Although the embodiments of the present invention have been described above, the present invention is not limited to these embodiments. For example, the dimensions and materials shown in the embodiments of the present invention are not limited thereto. Further, the mechanism for promoting the formation process of the trigger layer or recording mark depends on the material of the layer and is not limited to the mechanism of the embodiment. For example, when polycarbonate is used for the trigger layer, it has a high heat storage effect due to its low thermal conductivity, and is effective as a mechanism for suppressing the rise in ambient temperature. In this way, the materials of the recording layer and the trigger layer are not limited to the examples.
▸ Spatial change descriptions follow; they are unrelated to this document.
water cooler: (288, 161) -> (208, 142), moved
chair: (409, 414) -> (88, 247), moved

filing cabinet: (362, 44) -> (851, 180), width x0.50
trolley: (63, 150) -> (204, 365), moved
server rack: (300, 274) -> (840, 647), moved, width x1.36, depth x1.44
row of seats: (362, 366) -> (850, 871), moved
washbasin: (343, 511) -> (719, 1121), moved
Furthermore, although a two-layered recording film was used in this example, another layer may be laminated for the purpose of protecting the film or improving its characteristics, and the number of layers is limited depending on the total number of layers. isn't it.

Further, although glass was used as the substrate material in this example, a resin substrate such as acrylic or 23 carbonate may also be used.
It is not limited to specific materials. Although the medium shape is disk-shaped as an example, it may also be card-shaped.
This is not limited to the embodiments.

[Effects of the Invention] The present invention has made it possible to provide an optical information recording medium on which small recording marks can be formed without complicating the manufacturing process.
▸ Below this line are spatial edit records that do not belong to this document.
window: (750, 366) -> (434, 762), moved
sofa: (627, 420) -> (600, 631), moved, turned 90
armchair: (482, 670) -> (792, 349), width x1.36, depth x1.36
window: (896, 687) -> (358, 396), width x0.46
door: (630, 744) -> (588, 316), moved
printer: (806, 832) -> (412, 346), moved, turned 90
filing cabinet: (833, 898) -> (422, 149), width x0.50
[Brief explanation of drawings]

FIG. 1 is a diagram showing the structure of an optical information recording medium according to an embodiment of the present invention, FIG. 2 is a diagram showing a manufacturing process of an optical information recording medium according to an embodiment of the present invention, and FIG. FIG. 2 shows a schematic diagram of a recording mark in an embodiment of a conventional optical information recording medium. FIG. 4 is a diagram showing a schematic diagram of a recording film in a conventional multilayered medium structure. 101: Disc substrate, 102: Recording layer. 103 Nidoriger P +, 104 Nidorac guide groove,
io5: Record mark. lO5 Figure 1 Figure 2

Claims (3)

[Claims] (1) In an optical information recording medium in which information is recorded by forming spiral or concentric recording columns on a recording film formed by laminating at least two or more layers on a disk substrate, it is the closest to the disk substrate. An optical information recording medium characterized in that a recording column guide groove is formed in a layer. (2) The material of the layer closest to the disk substrate has a refractive index (N_1) equal to the refractive index (n_■) of the disk substrate.
The optical information recording medium according to claim 1, characterized in that the material is a material that satisfies the relationship n_1-n_■I/(n_1+n_■)<0.2. (3) The material of the layer closest to the disk substrate is an organic thin film, and the second layer is formed by sputtering In in a mixed gas of CH, O, and CF. The optical information recording medium according to claim 1 or 2.